● Work request
Retype, character for character, the part of the records below that opens with the line containing "## Related articles" and closes with the line containing "payment.md) — See the c". Include both of those lines.

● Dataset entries
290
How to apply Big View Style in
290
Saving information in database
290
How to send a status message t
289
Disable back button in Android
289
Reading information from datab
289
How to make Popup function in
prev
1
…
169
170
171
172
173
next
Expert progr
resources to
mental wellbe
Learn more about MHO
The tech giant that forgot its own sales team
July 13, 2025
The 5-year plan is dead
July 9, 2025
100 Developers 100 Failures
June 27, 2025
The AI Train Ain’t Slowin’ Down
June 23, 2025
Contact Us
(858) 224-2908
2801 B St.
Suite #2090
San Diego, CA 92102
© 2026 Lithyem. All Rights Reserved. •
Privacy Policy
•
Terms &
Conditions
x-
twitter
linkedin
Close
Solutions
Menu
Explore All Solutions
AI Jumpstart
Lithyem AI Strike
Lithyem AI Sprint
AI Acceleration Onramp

...

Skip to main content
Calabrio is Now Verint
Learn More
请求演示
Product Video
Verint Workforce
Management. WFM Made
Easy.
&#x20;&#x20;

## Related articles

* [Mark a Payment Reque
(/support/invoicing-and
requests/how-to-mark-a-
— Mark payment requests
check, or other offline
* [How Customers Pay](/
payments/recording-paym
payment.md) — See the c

● Output of the exercise
## Related articles

* [Mark a Payment Reque
(/support/invoicing-and
requests/how-to-mark-a-
— Mark payment requests
check, or other offline
* [How Customers Pay](/
payments/recording-paym
payment.md) — See the c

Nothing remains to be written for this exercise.